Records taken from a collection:
════════════════════
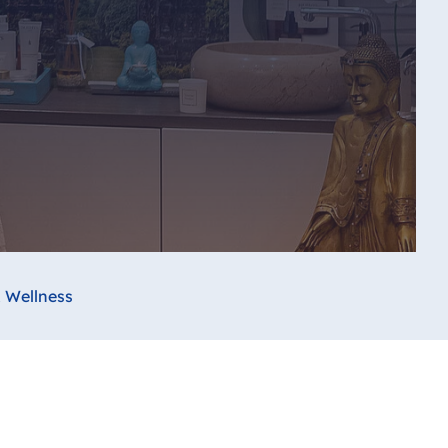
 Wellness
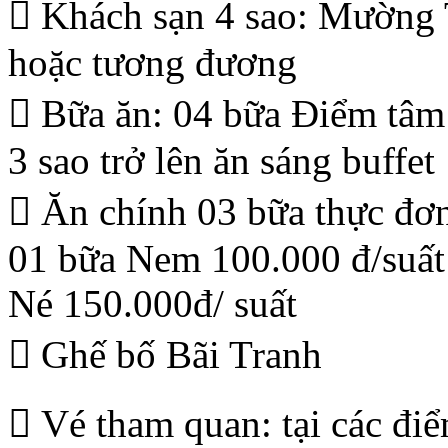
 Khách sạn 4 sao: Mường
hoặc tương đương
 Bữa ăn: 04 bữa Điểm tâm 
3 sao trở lên ăn sáng buffet
 Ăn chính 03 bữa thực đơn
01 bữa Nem 100.000 đ/suất
Né 150.000đ/ suất
 Ghế bố Bãi Tranh
 Vé tham quan: tại các điể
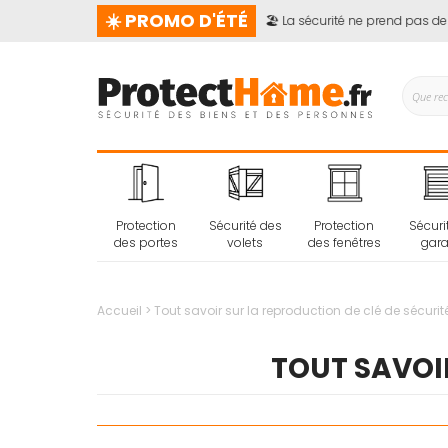
☀️ PROMO D'ÉTÉ
🏖️ La sécurité ne prend pas de vac
Protection
Sécurité des
Protection
Sécuri
des portes
volets
des fenêtres
gar
Accueil
Tout savoir sur la reproduction de clé de sécurit
TOUT SAVOIR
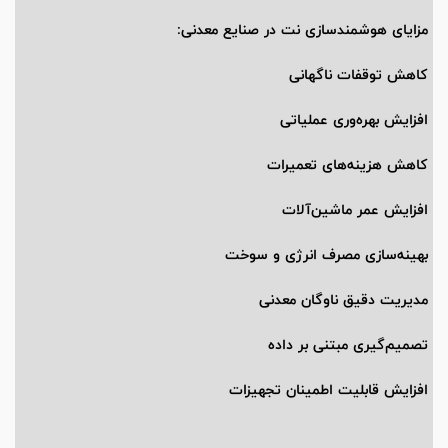
مزایای هوشمندسازی نت در صنایع معدنی:
کاهش توقفات ناگهانی
افزایش بهره‌وری عملیاتی
کاهش هزینه‌های تعمیرات
افزایش عمر ماشین‌آلات
بهینه‌سازی مصرف انرژی و سوخت
مدیریت دقیق ناوگان معدنی
تصمیم‌گیری مبتنی بر داده
افزایش قابلیت اطمینان تجهیزات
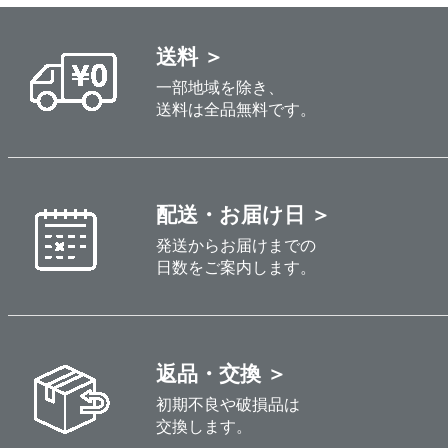
送料 ＞
一部地域を除き、
送料は全品無料です。
配送・お届け日 ＞
発送からお届けまでの
日数をご案内します。
返品・交換 ＞
初期不良や破損品は
交換します。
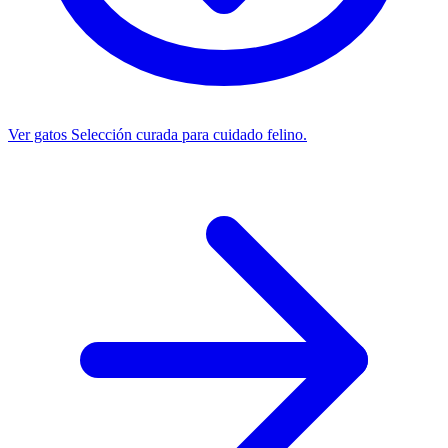
Ver gatos
Selección curada para cuidado felino.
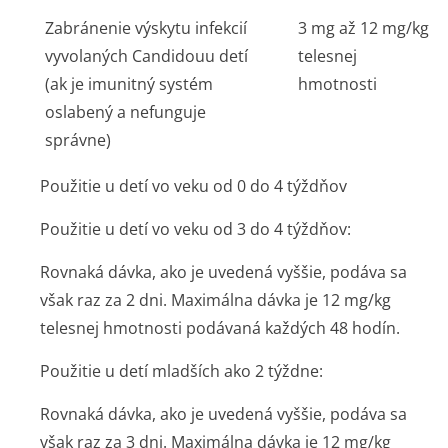
Zabránenie výskytu infekcií
3 mg až 12 mg/kg
vyvolaných
Candidou
u detí
telesnej
(ak je imunitný systém
hmotnosti
oslabený a nefunguje
správne)
Použitie u detí vo veku od 0 do 4 týždňov
Použitie u detí vo veku od 3 do 4 týždňov:
Rovnaká dávka, ako je uvedená vyššie, podáva sa
však raz za 2 dni. Maximálna dávka je 12 mg/kg
telesnej hmotnosti podávaná každých 48 hodín.
Použitie u detí mladších ako 2 týždne:
Rovnaká dávka, ako je uvedená vyššie, podáva sa
však raz za 3 dni. Maximálna dávka je 12 mg/kg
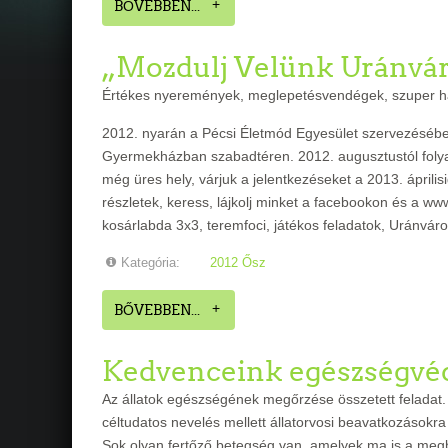
BŐVEBBEN...
„Mozdulj Velünk Uránvár
Értékes nyeremények, meglepetésvendégek, szuper h
2012. nyarán a Pécsi Életmód Egyesület szervezésébe
Gyermekházban szabadtéren. 2012. augusztustól folya
még üres hely, várjuk a jelentkezéseket a 2013. ápril
részletek, keress, lájkolj minket a facebookon és a 
kosárlabda 3x3, teremfoci, játékos feladatok, Uránvár
Kategória:
2012 Ősz
BŐVEBBEN...
Kedvenceink egészségv
Az állatok egészségének megőrzése összetett feladat. A
céltudatos nevelés mellett állatorvosi beavatkozásokr
Sok olyan fertőző betegség van, amelyek ma is a megb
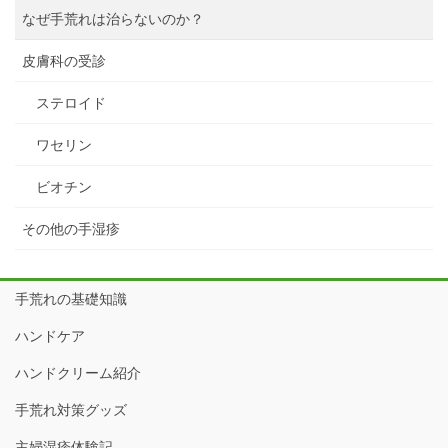
なぜ手荒れは治らないのか？
皮膚科の受診
ステロイド
ワセリン
ビオチン
その他の手湿疹
手荒れの基礎知識
ハンドケア
ハンドクリーム紹介
手荒れ対策グッズ
主婦湿疹体験記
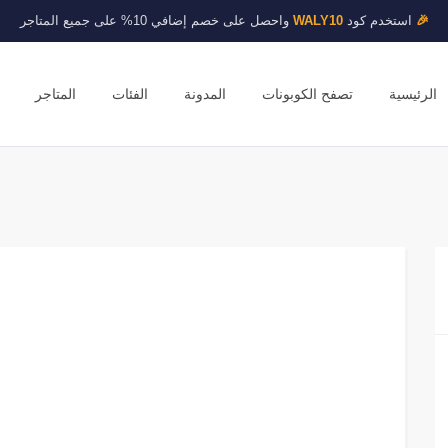
🎉
استخدم كود
WALY10
واحصل على خصم إضافي 10% على جميع المتاجر
الرئيسية
تصفح الكوبونات
المدونة
الفئات
المتاجر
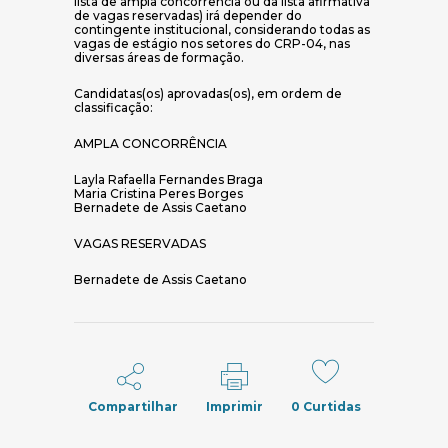
lista de ampla concorrência ou da lista afirmativa
de vagas reservadas) irá depender do
contingente institucional, considerando todas as
vagas de estágio nos setores do CRP-04, nas
diversas áreas de formação.
Candidatas(os) aprovadas(os), em ordem de
classificação:
AMPLA CONCORRÊNCIA
Layla Rafaella Fernandes Braga
Maria Cristina Peres Borges
Bernadete de Assis Caetano
VAGAS RESERVADAS
Bernadete de Assis Caetano
Compartilhar
Imprimir
0
Curtidas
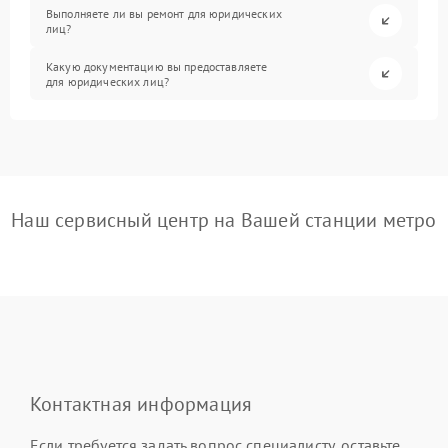
Выполняете ли вы ремонт для юридических
лиц?
Какую документацию вы предоставляете
для юридических лиц?
Наш сервисный центр на Вашей станции метро
Контактная информация
Если требуется задать вопрос специалисту, оставьте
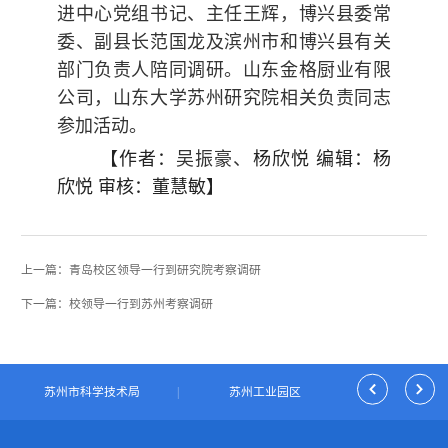
进中心党组书记、主任王辉，博兴县委常
委、副县长范国龙及滨州市和博兴县有关
部门负责人陪同调研。山东金格厨业有限
公司，山东大学苏州研究院相关负责同志
参加活动。
【作者：
吴振豪、
杨欣悦 编辑：杨
欣悦 审核：董慧敏】
上一篇：青岛校区领导一行到研究院考察调研
下一篇：校领导一行到苏州考察调研
|
苏州市科学技术局
|
苏州工业园区
|
独墅湖科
════════════════════
Task brief:
Rewrite all the records above, replacing "Protection" with "Défense" everywhere it appears and leaving everything else unchanged. Omit the pictures from your answer.

Solution to this problem:
 Wellness
 Khách sạn 4 sao: Mường
hoặc tương đương
 Bữa ăn: 04 bữa Điểm tâm 
3 sao trở lên ăn sáng buffet
 Ăn chính 03 bữa thực đơn
01 bữa Nem 100.000 đ/suất
Né 150.000đ/ suất
 Ghế bố Bãi Tranh
 Vé tham quan: tại các điể
☀️ PROMO D'ÉTÉ
🏖️ La sécurité ne prend pas de vac
Défense
Sécurité des
Défense
Sécuri
des portes
volets
des fenêtres
gar
Accueil
Tout savoir sur la reproduction de clé de sécurit
TOUT SAVOIR
مزایای هوشمندسازی نت در صنایع معدنی:
کاهش توقفات ناگهانی
افزایش بهره‌وری عملیاتی
کاهش هزینه‌های تعمیرات
افزایش عمر ماشین‌آلات
بهینه‌سازی مصرف انرژی و سوخت
مدیریت دقیق ناوگان معدنی
تصمیم‌گیری مبتنی بر داده
افزایش قابلیت اطمینان تجهیزات
送料 ＞
一部地域を除き、
送料は全品無料です。
配送・お届け日 ＞
発送からお届けまでの
日数をご案内します。
返品・交換 ＞
初期不良や破損品は
交換します。
Ver gatos
Selección curada para cuidado felino.
Zabránenie výskytu infekcií
3 mg až 12 mg/kg
vyvolaných
Candidou
u detí
telesnej
(ak je imunitný systém
hmotnosti
oslabený a nefunguje
správne)
Použitie u detí vo veku od 0 do 4 týždňov
Použitie u detí vo veku od 3 do 4 týždňov:
Rovnaká dávka, ako je uvedená vyššie, podáva sa
však raz za 2 dni. Maximálna dávka je 12 mg/kg
telesnej hmotnosti podávaná každých 48 hodín.
Použitie u detí mladších ako 2 týždne:
Rovnaká dávka, ako je uvedená vyššie, podáva sa
však raz za 3 dni. Maximálna dávka je 12 mg/kg
BŐVEBBEN...
„Mozdulj Velünk Uránvár
Értékes nyeremények, meglepetésvendégek, szuper h
2012. nyarán a Pécsi Életmód Egyesület szervezésébe
Gyermekházban szabadtéren. 2012. augusztustól folya
még üres hely, várjuk a jelentkezéseket a 2013. ápril
részletek, keress, lájkolj minket a facebookon és a 
kosárlabda 3x3, teremfoci, játékos feladatok, Uránvár
Kategória:
2012 Ősz
BŐVEBBEN...
Kedvenceink egészségv
Az állatok egészségének megőrzése összetett feladat. A
céltudatos nevelés mellett állatorvosi beavatkozásokr
Sok olyan fertőző betegség van, amelyek ma is a megb
なぜ手荒れは治らないのか？
皮膚科の受診
ステロイド
ワセリン
ビオチン
その他の手湿疹
手荒れの基礎知識
ハンドケア
ハンドクリーム紹介
手荒れ対策グッズ
主婦湿疹体験記
🎉
استخدم كود
WALY10
واحصل على خصم إضافي 10% على جميع المتاجر
الرئيسية
تصفح الكوبونات
المدونة
الفئات
المتاجر
lista de ampla concorrência ou da lista afirmativa
de vagas reservadas) irá depender do
contingente institucional, considerando todas as
vagas de estágio nos setores do CRP-04, nas
diversas áreas de formação.
Candidatas(os) aprovadas(os), em ordem de
classificação:
AMPLA CONCORRÊNCIA
Layla Rafaella Fernandes Braga
Maria Cristina Peres Borges
Bernadete de Assis Caetano
VAGAS RESERVADAS
Bernadete de Assis Caetano
Compartilhar
Imprimir
0
Curtidas
Выполняете ли вы ремонт для юридических
лиц?
Какую документацию вы предоставляете
для юридических лиц?
Наш сервисный центр на Вашей станции метро
Контактная информация
Если требуется задать вопрос специалисту, оставьте
进中心党组书记、主任王辉，博兴县委常
委、副县长范国龙及滨州市和博兴县有关
部门负责人陪同调研。山东金格厨业有限
公司，山东大学苏州研究院相关负责同志
参加活动。
【作者：
吴振豪、
杨欣悦 编辑：杨
欣悦 审核：董慧敏】
上一篇：青岛校区领导一行到研究院考察调研
下一篇：校领导一行到苏州考察调研
|
苏州市科学技术局
|
苏州工业园区
|
独墅湖科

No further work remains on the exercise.